You can do this with not exists:
select a.*, b.*
from a1 a left join
a2 b
on a.id = b.a1_id
where (b.type = 'L' or b.type='F' or b.type is null) and
not exists (select 1 from a2 where a2.id = a.id and a2.type = 'V');
Your original query doesn't quite do what your text says. This seems to be what you are describing:
select a.*, b.*
from a1 a join
a2 b
on a.id = b.a1_id and
(b.type = 'L' or b.type='F' or b.type is null)

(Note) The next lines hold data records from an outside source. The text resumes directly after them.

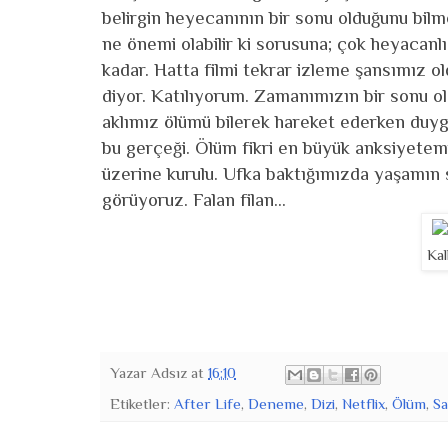
belirgin heyecanının bir sonu olduğunu bil
ne önemi olabilir ki sorusuna; çok heyacanlı
kadar. Hatta filmi tekrar izleme şansımız ol
diyor. Katılıyorum. Zamanımızın bir sonu ol
aklımız ölümü bilerek hareket ederken duyg
bu gerçeği. Ölüm fikri en büyük anksiyetem
üzerine kurulu. Ufka baktığımızda yaşamın 
görüyoruz. Falan filan...
Ka
Yazar
Adsız
at
16:10
Etiketler:
After Life
,
Deneme
,
Dizi
,
Netflix
,
Ölüm
,
Sa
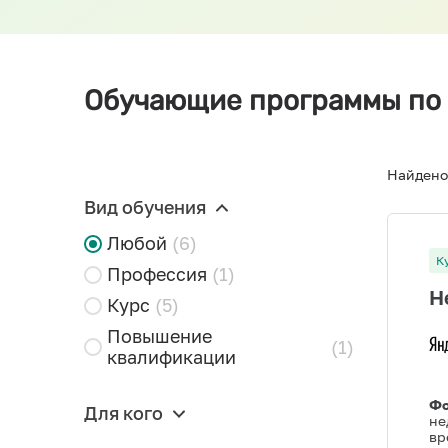
Обучающие программы по 
Найдено
Вид обучения
Любой
(6)
К
Профессия
(1)
Н
Курс
(5)
Повышение
(1)
квалификации
Фо
Для кого
не
вр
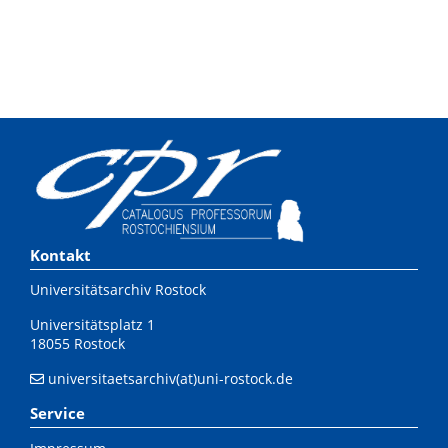
Kontakt
Universitätsarchiv Rostock
Universitätsplatz 1
18055 Rostock
universitaetsarchiv(at)uni-rostock.de
Service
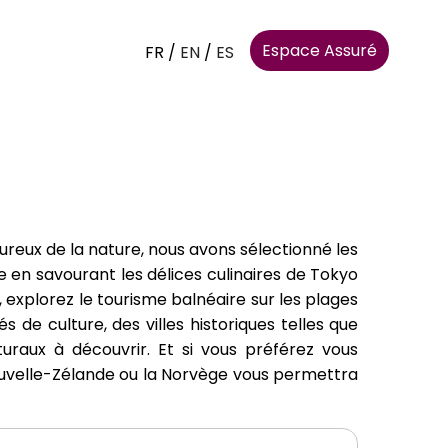
Espace Assuré
FR
/
EN
/
ES
reux de la nature, nous avons sélectionné les
 en savourant les délices culinaires de Tokyo
explorez le tourisme balnéaire sur les plages
 de culture, des villes historiques telles que
uraux à découvrir. Et si vous préférez vous
 Nouvelle-Zélande ou la Norvège vous permettra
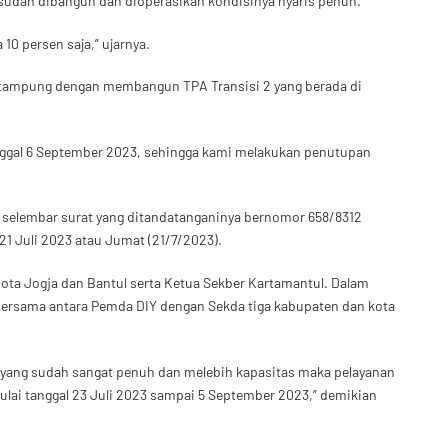
 sudah dibangun dan dioperasikan kondisinya nyaris penuh.
10 persen saja,” ujarnya.
 tampung dengan membangun TPA Transisi 2 yang berada di
anggal 6 September 2023, sehingga kami melakukan penutupan
 selembar surat yang ditandatanganinya bernomor 658/8312
21 Juli 2023 atau Jumat (21/7/2023).
 Kota Jogja dan Bantul serta Ketua Sekber Kartamantul. Dalam
ersama antara Pemda DIY dengan Sekda tiga kabupaten dan kota
n yang sudah sangat penuh dan melebih kapasitas maka pelayanan
ulai tanggal 23 Juli 2023 sampai 5 September 2023,” demikian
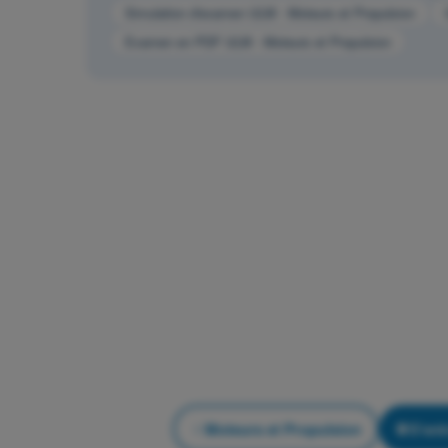
Simulation d'examen ULM - Moteurs et Propulsion
Examen en PDF ULM - Moteurs et Propulsion
Moteurs et Propulsion
S'ent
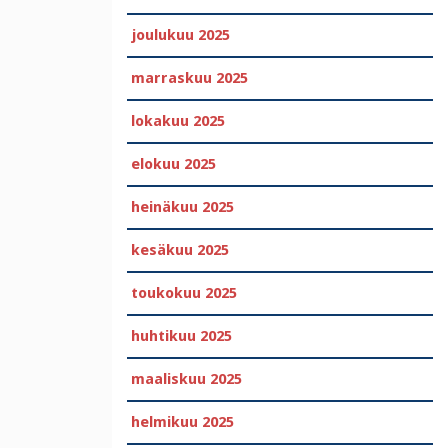
joulukuu 2025
marraskuu 2025
lokakuu 2025
elokuu 2025
heinäkuu 2025
kesäkuu 2025
toukokuu 2025
huhtikuu 2025
maaliskuu 2025
helmikuu 2025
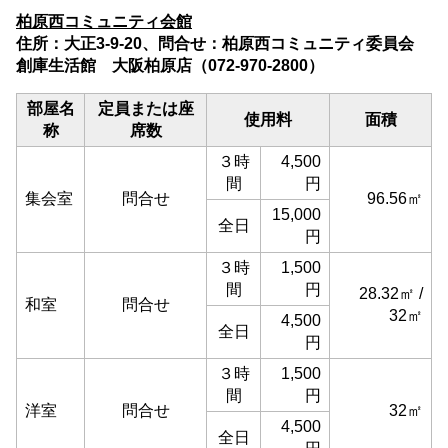
柏原西コミュニティ会館
住所：大正3-9-20、問合せ：柏原西コミュニティ委員会
創庫生活館 大阪柏原店（072-970-2800）
部屋名
定員または座
使用料
面積
称
席数
３時
4,500
間
円
集会室
問合せ
96.56㎡
15,000
全日
円
３時
1,500
間
円
28.32㎡ /
和室
問合せ
32㎡
4,500
全日
円
３時
1,500
間
円
洋室
問合せ
32㎡
4,500
全日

where not exists (select 1 from a2 where a2.id = a.id and a2.type = 'V');
That is, the conditions in the where clause are moved to the on clause and the join is changed to an inner join. The difference is when there are no matches in a2 for a given id. Your version would return the row. This version will filter it out.
select a.*, b.*
from a1 a
left join a2 b
on a.id=b.a1_id
left join a2 c
on c.a1_ID = b.a1_ID AND c.type = 'V'
where (b.type='L'
or b.type='F'
or b.type is null)
and c.type is null
This is one way. If all you ever need to consider is v this should be efficient. However, if you need to adjust based on other criteria there maybe a better way.
in essence this takes your current results and compares it to another set of a2 that only contains record type "V". If any match is found, it is excluded from the results.